The multivariate statistical technique is an effective tool for exploring the relationship among hydrogeological, hydrological, and hydrochemical data, and as a consequence is frequently adopted as classification approaches. Discriminant analysis (DA) is one of the classification approaches to forecast optimal categories using hydrogeological, hydrological, and hydrochemical parameters according to two or more occurrence categories. For instance, Lambrakis et al. (2004) investigated the NO3 distribution in aquifers using factor, cluster, and discriminant analyses on hydrogeological, hydrochemical, and environmental data. Papatheodorou et al. (2007) adopted DA to examine the evolution of groundwater using several data samples, and to explore the main hydrochemical evolution processes. Huang et al. (2011) used DA to determine principal sources for coastal water quality deterioration based on spatiotemporal variations. DA is rather different to other multivariate statistical techniques because hydrogeological, hydrological, and hydrochemical characteristics of variables need to be grouped in advance. In this work polluted and unpolluted groups were determined based on observed nitrate-N data, and the weights of model factors were characterized using DA.

> APPLY WHAT YOU READ:
a) Does each statement agree with the passage on discriminant analysis? Answer yes or no for each, and quote the words that decide it. (i) Papatheodorou et al. (2007) used DA to examine how groundwater evolved. (ii) With DA, the characteristics of variables do not have to be grouped beforehand. (iii) The polluted and unpolluted groups in this work were set using observed nitrate-N data.
b) Duplicate every line of the dataset entries without changing anything. Leave out the pictures.
The passage on discriminant analysis has no connection to the entries.

(Records taken from a dataset)
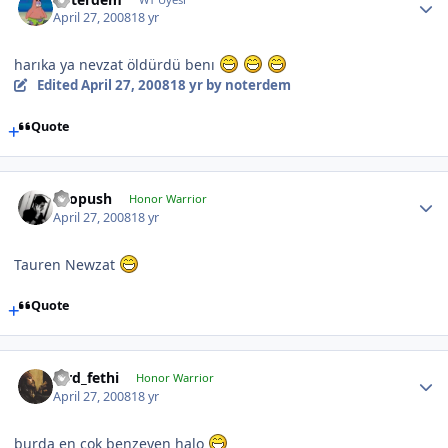
April 27, 2008
18 yr
harıka ya nevzat öldürdü benı
Edited
April 27, 2008
18 yr
by noterdem
Quote
chopush
Honor Warrior
April 27, 2008
18 yr
Tauren Newzat
Quote
lord_fethi
Honor Warrior
April 27, 2008
18 yr
burda en çok benzeyen halo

> ANSWERS BY ITEM:
a)
(i) Yes: "Papatheodorou et al. (2007) adopted DA to examine the evolution of groundwater"
(ii) No: "hydrogeological, hydrological, and hydrochemical characteristics of variables need to be grouped in advance"
(iii) Yes: "polluted and unpolluted groups were determined based on observed nitrate-N data"

b)
April 27, 2008
18 yr
harıka ya nevzat öldürdü benı
Edited
April 27, 2008
18 yr
by noterdem
Quote
chopush
Honor Warrior
April 27, 2008
18 yr
Tauren Newzat
Quote
lord_fethi
Honor Warrior
April 27, 2008
18 yr
burda en çok benzeyen halo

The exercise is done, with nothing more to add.